• [Work task]
The answer must consist of every line from the data that holds the string "Scenes".

• [Information]
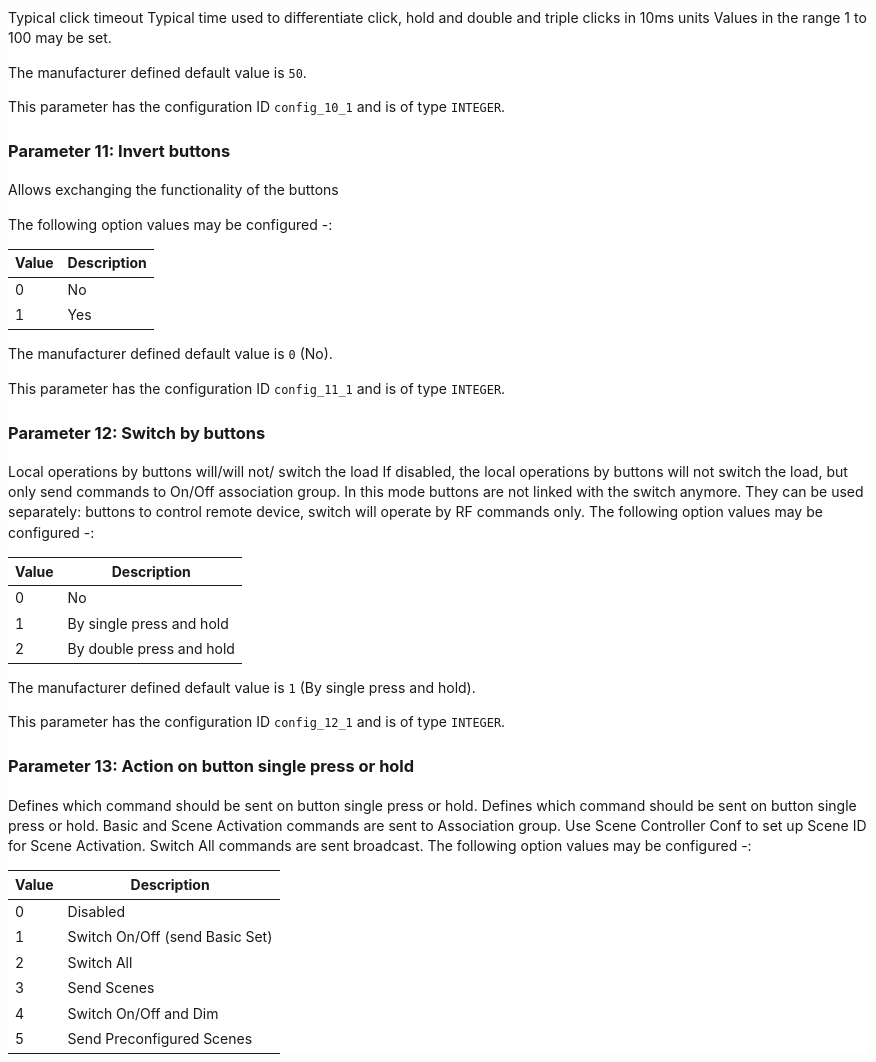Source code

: Typical click timeout
Typical time used to differentiate click, hold and double and triple clicks in 10ms units
Values in the range 1 to 100 may be set.

The manufacturer defined default value is ```50```.

This parameter has the configuration ID ```config_10_1``` and is of type ```INTEGER```.


### Parameter 11: Invert buttons

Allows exchanging the functionality of the buttons

The following option values may be configured -:

| Value  | Description |
|--------|-------------|
| 0 | No |
| 1 | Yes |

The manufacturer defined default value is ```0``` (No).

This parameter has the configuration ID ```config_11_1``` and is of type ```INTEGER```.


### Parameter 12: Switch by buttons

Local operations by buttons will/will not/ switch the load
If disabled, the local operations by buttons will not switch the load, but only send commands to On/Off association group. In this mode buttons are not linked with the switch anymore. They can be used separately: buttons to control remote device, switch will operate by RF commands only.
The following option values may be configured -:

| Value  | Description |
|--------|-------------|
| 0 | No |
| 1 | By single press and hold |
| 2 | By double press and hold |

The manufacturer defined default value is ```1``` (By single press and hold).

This parameter has the configuration ID ```config_12_1``` and is of type ```INTEGER```.


### Parameter 13: Action on button single press or hold

Defines which command should be sent on button single press or hold.
Defines which command should be sent on button single press or hold. Basic and Scene Activation commands are sent to Association group. Use Scene Controller Conf to set up Scene ID for Scene Activation. Switch All commands are sent broadcast.
The following option values may be configured -:

| Value  | Description |
|--------|-------------|
| 0 | Disabled |
| 1 | Switch On/Off (send Basic Set) |
| 2 | Switch All |
| 3 | Send Scenes |
| 4 | Switch On/Off and Dim |
| 5 | Send Preconfigured Scenes |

• [Completed task]
| 3 | Send Scenes |
| 5 | Send Preconfigured Scenes |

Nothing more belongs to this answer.